How to define an oldie

Although bands like Nirvana and Pearl Jam — two of the most famous bands from the grunge era in the 1990s — have made their way to classic rock radio stations, experts argued that an oldie is typically defined by the time period of the late 1950s through the 1960s.

"A lot of us older people grew up with a very clear definition of oldie ... because it was a clearly defined era that was covered by those stations," Hamilton said.

A group like Nirvana, though it may be considered "old" to Zoomers, "doesn’t jibe with people’s memories of that specific radio format," he added.

Streaming services like Spotify and Apple Music also play a role in how some young people define what is and isn't an oldie.

“Younger people don’t listen to the radio as much anymore. There’s less of a sort of feeling of importance of how radio is organized,” Hamilton said. “In the age of Spotify and streaming, a lot of these genre distinctions have become kind of muddied.”

Hamilton said when young people listen to music on streaming services, they don’t have the context of what radio stations often classified as oldies and, therefore, have begun to create their own definition of the term. Nobile said while that may be true, young people at this point in history have access to nearly every catalogue of music and still listen to music from the genres well before their time; they just don't distinguish them the same way their predecessors did.

“They’re probably going to use ‘oldies’ in a much more loose way because they don’t listen to oldies radio,” Nobile said, adding that they “know their history in a way that teenagers in the 1970s didn't.”
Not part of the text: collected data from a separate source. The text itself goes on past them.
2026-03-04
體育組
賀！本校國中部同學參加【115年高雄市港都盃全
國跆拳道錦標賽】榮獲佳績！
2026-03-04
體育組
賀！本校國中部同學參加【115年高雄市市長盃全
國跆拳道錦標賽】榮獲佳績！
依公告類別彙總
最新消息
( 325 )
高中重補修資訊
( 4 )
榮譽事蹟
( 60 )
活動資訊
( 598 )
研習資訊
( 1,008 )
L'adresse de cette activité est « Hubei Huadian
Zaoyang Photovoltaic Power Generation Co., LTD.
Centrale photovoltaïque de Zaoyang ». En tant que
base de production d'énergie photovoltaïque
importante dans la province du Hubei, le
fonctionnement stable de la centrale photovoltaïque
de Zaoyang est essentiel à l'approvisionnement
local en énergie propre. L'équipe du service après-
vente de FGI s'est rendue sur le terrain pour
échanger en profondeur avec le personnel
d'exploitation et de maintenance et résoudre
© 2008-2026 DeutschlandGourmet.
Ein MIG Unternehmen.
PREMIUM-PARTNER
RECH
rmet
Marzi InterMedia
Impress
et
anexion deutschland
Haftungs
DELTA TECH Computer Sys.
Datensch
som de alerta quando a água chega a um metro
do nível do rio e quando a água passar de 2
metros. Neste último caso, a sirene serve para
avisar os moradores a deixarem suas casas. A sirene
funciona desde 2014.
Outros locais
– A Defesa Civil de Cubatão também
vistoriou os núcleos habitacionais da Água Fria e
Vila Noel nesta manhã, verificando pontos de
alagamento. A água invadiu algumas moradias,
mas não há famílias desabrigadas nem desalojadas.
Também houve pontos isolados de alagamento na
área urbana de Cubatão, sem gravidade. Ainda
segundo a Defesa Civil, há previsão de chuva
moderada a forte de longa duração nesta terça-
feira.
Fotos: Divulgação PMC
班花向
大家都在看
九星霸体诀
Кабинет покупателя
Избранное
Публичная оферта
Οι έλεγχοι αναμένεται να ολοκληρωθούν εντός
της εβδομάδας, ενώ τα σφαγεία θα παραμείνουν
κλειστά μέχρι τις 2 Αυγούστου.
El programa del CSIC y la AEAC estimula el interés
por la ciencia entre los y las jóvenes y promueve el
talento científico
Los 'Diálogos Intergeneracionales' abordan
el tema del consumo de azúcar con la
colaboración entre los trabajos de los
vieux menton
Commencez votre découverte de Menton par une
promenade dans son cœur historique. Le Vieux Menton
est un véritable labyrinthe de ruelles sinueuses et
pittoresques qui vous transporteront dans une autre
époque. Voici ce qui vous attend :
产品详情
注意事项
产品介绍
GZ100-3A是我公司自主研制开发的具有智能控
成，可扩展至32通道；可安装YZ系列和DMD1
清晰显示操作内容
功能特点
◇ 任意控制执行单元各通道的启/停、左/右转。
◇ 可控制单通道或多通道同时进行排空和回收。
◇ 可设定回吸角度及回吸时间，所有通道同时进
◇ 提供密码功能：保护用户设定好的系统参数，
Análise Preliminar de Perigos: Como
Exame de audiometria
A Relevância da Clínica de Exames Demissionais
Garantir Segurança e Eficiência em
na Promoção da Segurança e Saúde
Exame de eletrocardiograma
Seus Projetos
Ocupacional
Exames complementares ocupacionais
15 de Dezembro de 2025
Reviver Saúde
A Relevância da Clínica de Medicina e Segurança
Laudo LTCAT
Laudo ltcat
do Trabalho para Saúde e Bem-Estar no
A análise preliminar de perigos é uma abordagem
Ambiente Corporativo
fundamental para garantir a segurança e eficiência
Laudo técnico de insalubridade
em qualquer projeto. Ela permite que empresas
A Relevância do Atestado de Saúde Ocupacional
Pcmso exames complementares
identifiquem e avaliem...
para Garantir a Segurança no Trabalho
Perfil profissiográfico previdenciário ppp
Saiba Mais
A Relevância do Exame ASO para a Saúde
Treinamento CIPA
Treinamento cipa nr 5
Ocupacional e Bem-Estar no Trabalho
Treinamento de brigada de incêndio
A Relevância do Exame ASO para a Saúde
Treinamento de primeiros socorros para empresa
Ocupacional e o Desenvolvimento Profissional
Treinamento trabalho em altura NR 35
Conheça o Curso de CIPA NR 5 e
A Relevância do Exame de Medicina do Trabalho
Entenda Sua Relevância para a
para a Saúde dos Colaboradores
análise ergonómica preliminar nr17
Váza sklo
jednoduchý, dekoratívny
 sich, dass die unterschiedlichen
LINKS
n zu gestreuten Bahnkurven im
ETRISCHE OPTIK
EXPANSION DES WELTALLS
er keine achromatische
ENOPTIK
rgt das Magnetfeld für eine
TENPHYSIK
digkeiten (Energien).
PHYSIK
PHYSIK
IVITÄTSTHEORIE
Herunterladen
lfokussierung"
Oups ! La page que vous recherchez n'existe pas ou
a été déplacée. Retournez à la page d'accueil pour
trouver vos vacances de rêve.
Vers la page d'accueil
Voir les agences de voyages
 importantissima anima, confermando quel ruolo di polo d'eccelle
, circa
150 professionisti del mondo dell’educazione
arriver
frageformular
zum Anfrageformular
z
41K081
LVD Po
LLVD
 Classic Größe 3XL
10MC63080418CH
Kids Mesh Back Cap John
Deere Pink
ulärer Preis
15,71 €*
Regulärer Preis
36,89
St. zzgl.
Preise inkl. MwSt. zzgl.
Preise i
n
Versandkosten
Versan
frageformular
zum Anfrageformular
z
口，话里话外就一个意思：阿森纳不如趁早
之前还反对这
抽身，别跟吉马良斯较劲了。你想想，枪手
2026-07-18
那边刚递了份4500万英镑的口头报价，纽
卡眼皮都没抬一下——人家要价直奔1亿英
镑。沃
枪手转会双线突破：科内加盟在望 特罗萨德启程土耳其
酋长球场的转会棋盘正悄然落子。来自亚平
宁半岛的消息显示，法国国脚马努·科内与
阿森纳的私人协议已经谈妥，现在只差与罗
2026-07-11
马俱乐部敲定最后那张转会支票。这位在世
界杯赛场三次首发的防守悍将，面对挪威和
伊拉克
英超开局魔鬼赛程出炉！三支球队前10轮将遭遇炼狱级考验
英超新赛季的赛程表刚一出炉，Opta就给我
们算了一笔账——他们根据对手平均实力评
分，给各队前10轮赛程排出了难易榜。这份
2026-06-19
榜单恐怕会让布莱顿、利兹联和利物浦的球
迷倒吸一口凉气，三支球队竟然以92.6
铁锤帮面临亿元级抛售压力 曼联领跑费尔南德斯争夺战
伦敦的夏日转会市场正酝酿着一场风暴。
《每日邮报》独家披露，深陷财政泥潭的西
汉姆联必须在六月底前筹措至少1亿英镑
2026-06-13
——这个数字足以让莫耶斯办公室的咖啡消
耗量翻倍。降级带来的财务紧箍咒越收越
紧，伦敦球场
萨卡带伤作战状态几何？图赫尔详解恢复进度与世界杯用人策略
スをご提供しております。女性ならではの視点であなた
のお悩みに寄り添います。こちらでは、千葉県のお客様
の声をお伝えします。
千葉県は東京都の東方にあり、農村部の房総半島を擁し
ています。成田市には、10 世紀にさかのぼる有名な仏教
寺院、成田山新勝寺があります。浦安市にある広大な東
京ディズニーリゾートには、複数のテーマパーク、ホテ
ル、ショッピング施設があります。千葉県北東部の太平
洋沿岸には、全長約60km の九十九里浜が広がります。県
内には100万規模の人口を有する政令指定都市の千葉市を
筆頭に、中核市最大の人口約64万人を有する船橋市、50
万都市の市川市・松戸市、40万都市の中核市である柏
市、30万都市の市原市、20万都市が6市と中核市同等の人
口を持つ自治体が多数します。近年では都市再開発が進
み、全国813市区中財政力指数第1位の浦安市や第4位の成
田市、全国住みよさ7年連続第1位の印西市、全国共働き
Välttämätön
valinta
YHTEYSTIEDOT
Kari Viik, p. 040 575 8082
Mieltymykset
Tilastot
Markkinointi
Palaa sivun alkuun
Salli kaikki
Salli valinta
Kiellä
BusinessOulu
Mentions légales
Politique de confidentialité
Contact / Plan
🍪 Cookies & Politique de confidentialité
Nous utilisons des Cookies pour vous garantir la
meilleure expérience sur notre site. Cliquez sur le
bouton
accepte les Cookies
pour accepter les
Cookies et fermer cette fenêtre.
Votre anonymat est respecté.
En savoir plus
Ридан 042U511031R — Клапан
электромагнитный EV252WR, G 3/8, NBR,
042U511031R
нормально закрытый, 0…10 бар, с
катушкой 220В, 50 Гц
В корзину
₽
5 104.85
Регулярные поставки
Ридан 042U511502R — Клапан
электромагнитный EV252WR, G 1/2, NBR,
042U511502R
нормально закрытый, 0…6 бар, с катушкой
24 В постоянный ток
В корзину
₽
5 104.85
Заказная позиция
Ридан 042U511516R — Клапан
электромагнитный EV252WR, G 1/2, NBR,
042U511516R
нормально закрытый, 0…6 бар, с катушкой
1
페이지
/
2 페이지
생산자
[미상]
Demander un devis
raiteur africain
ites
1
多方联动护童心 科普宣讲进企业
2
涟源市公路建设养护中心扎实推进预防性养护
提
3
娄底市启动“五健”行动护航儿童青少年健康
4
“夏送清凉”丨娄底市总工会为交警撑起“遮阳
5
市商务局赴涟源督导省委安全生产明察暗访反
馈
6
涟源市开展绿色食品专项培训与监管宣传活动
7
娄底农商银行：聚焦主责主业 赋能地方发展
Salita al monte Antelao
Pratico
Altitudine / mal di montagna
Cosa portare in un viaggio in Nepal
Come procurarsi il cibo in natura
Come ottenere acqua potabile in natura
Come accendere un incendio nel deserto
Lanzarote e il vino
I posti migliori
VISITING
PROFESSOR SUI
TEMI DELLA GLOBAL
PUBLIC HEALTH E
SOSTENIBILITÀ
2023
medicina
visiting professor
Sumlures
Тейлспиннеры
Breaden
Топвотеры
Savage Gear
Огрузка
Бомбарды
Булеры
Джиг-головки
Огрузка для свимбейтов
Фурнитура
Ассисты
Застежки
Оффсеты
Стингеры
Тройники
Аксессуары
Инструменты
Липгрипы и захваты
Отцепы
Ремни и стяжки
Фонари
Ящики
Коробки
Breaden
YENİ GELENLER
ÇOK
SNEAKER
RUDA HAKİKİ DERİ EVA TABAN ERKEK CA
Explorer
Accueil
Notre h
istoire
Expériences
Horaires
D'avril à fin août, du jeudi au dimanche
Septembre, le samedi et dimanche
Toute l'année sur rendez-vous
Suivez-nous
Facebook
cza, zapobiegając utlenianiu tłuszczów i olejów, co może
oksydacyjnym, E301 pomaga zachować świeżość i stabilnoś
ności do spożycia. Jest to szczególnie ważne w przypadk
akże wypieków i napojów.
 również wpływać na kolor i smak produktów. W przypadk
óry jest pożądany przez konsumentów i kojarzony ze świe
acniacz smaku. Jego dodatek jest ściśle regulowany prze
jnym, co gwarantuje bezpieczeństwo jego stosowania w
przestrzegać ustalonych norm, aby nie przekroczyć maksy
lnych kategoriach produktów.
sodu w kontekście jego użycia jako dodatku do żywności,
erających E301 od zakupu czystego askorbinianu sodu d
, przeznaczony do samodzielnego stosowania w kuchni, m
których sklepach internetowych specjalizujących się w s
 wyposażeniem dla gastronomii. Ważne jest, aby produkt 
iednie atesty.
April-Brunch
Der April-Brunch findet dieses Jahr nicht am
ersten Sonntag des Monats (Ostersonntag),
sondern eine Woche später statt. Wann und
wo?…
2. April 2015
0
Gen Z continues to antagonize millennials

This is far from the first time a debate between millennials and Gen Z has broken out over music. Millennials frequently rail against any insinuation that pop culture from their youth is considered "old," and Gen Zers have been known to capitalize on this sensitivity.

Some Zoomers on TikTok have posted content in which they intentionally act obtuse, saying they don't know songs from the late 1990s and early 2000s in order to "rage bait" older users into engaging with their content.

This style of posting has helped some garner millions of views and thousands of clicks, propelling an account's popularity even if the engagement with the account mostly skews negative.

However, Elkins said he was simply trying to spread love and good music — not rage bait for millennials.

“People thinking that something being called an ‘oldie’ is a bad thing is probably the bigger issue, but I digress,” Elkins said.

Nobile argued that the debate over Nirvana's status as an oldie isn't just about millennials fearing the reaper as they grow older; it's also about the place the band has assumed in music history.

"I think it's this idea that there is an erasure of history if you call Nirvana an 'oldie,' because there's nothing older than an oldie," Nobile said. "So we're like, 'No, there's actually this whole 30-plus years of history before that. If you think about the whole history of rock, Nirvana's not that old.'"

Still, Hamilton warned that if millennials want to seem hip, they should avoid chastising the younger generation over the way they classify music.

"It's kind of funny because scolding a young person for not being appropriately reverent of the past is like the quintessential old person activity," he said.